INSTRUCTION A
List each fix for web socket servers running on the local machine that the discussion about localhost security says is mentioned elsewhere.
INSTRUCTION B
Reproduce the passage of the discussion about localhost security starting with "Hacker News new" and going on through "DNS is resolved?".

### READING PASSAGE

Hacker News new | ask | show | jobs
by lstamour 2218 days ago
That won’t help if someone sets up public DNS to point to localhost or 127.0.0.1 though. Unless you check after DNS is resolved?

It’s also possible someone might bind to an IPv6 address.

Better to rely on fixes mentioned elsewhere for web socket servers running on the local machine, including inserting a secret key into web socket path or query param, ensuring the web socket validates the path or query, and ensuring there are no web socket endpoints that could be used to get the secret from the websocket when not passed in. (Like an index of paths.) The Node debugger is mentioned elsewhere here as an example and cautionary tale.

Paranoid folks could maybe trick their everyday browser into never connecting to localhost via various means, and there’s an argument that websockets deserve localhost third-party restrictions or prompts, but if I were an attacker, publishing a malicious package via the web is significantly easier and higher value. Also, websockets require JS so disabling JS is another workaround. But then the site could encourage you to enable it for other reasons...

3 comments

Thanks, I was aware of the DNS rebinding possibility but not sure how to best protect against that. I'm also less worried about websockets and other things that I know are running on my machine, but more about all the other random devices floating around in my network.

######
### SUPPLIED MATERIAL

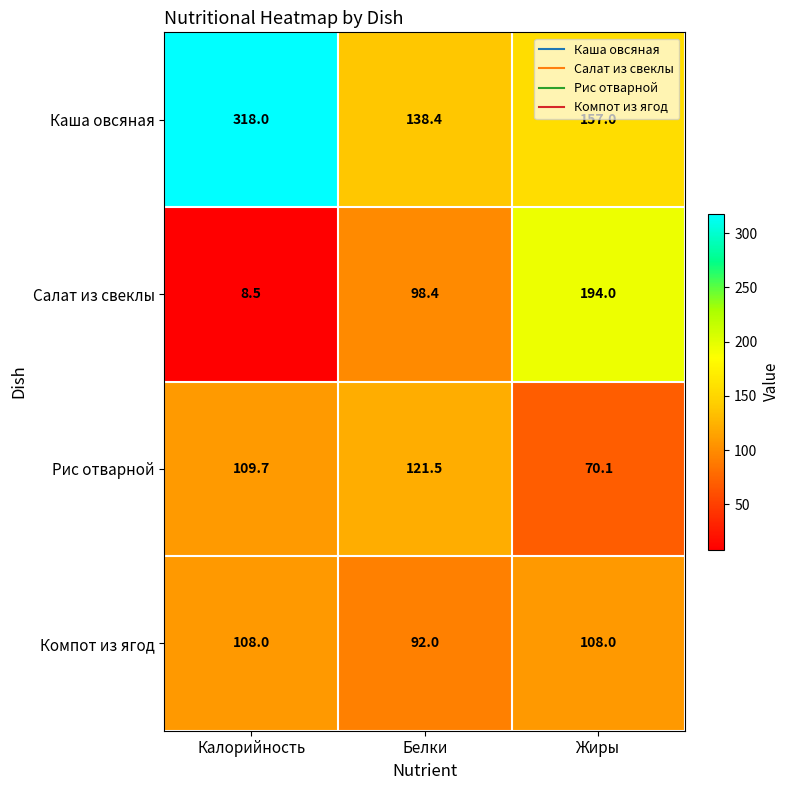

What is the difference between the maximum and minimum values in the Каша овсяная series?

179.6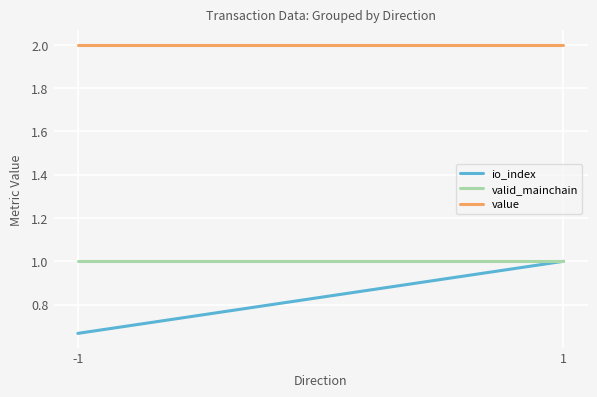

At which category does the chart reach its peak across all series?

-1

######

ANSWER SPACE A
- Inserting a secret key into the web socket path or query param
- Ensuring the web socket validates the path or query
- Ensuring there are no web socket endpoints that could be used to get the secret from the websocket when not passed in

ANSWER SPACE B
Hacker News new | ask | show | jobs
by lstamour 2218 days ago
That won’t help if someone sets up public DNS to point to localhost or 127.0.0.1 though. Unless you check after DNS is resolved?